Mary, Kate e Ruth eram exatamente os
nossos nomes, meu e de minhas irmãs – as três filhas de “seu doutor”. Ele havia
acolhido em sua casa aquela jovem mãe, cujo estado já lhe não dava tempo de
chegar ao hospital. Lembro-me ainda. Era noite. Eu ajudei a preparar a mesa na
sala de visitas, onde ela devia deitar-se, e Mamãe lhe seriu de enfermeira.

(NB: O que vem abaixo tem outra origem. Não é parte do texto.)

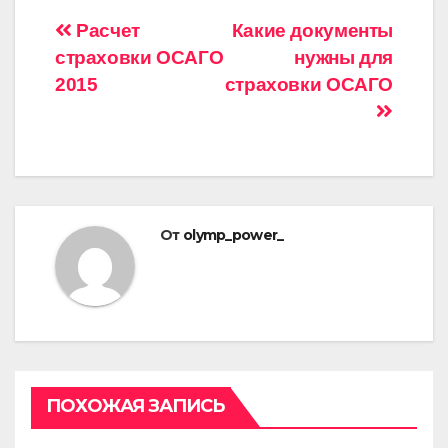
Навигация
Расчет
Какие документы
страховки ОСАГО
нужны для
по
2015
страховки ОСАГО
записям
От
olymp_power_
ПОХОЖАЯ ЗАПИСЬ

“Esta mulher não gritou uma só vez.” Papai me disse depois. “Olhava para sua
mãe, e dizia: - Não se incomode, minha senhora. Eu não acordarei seus filhos! –
Quando as dores eram fortes, os ossos das mãos quase lhe rompiam a pele, de
tanto agarrar-se à mesa, mas não deu sequer um gemido.” A mesa ainda guarda os
sinais das unhadas que a pobre lhe aplicou, na sua luta para suportar
silenciosamente o sofrimento.
Fui para a sala. Em torno da lareira
estavam homens da roça. Quase todos fumando cachimbo. “Vê este dedo?” disse um
deles. “Eu não tinha mais ele aí, se não fosse o “seu doutor”. E contou, na sua
linguagem, o que lhe tinha acontecido com o dedo.
Jake Granther tinha um dos pés guarnecido
por um aparelho. “Seu doutor” ia tirando da minha perna o raio da bala, e me ensinado
uma trova,” disse Jake, e prosseguiu pensativamente, depois de ter dado uma
cusparada no fogo: “Homem bem educado, tinha de ser como aquele! A trova falava
assim:
O fumo é coisa ruim. E eu
gosto dele. Ele faz a gente ficar magro, ele estraga a saúde da gente, uma boa
desgraça é o que ele é. E eu gosto dele...”
Enquanto escutava aqueles homens simples,
subia do meu coração um canto alviçareiro, porque não era um canto de tristeza,
senão um canto de amor. Amor por aquela boa criatura que tinha sido meu pai9.
amor por aquelas terras de sertão, a que ele consagrara sua vida. Amor pelas
unhadas que deixaram o seu traço na mesa: pelo pão e pelos ovos que vieram, a
cavalo, de tão longe, e Mamãe guardara na cozinha.
Que importava que meu pai não houvesse
deixado dinheiro, para que eu estudasse música no Conservatório, ou Roberto
viesse a fazer seu curso de medicina? Iríamos de qualquer modo, para a frente.
O legado, que dele recebíamos, era a mais preciosa das heranças: a
independência, a integridade, e a afeição e a confiança da gente sã e sincera
do campo, que nele tivera um servidor dedicado.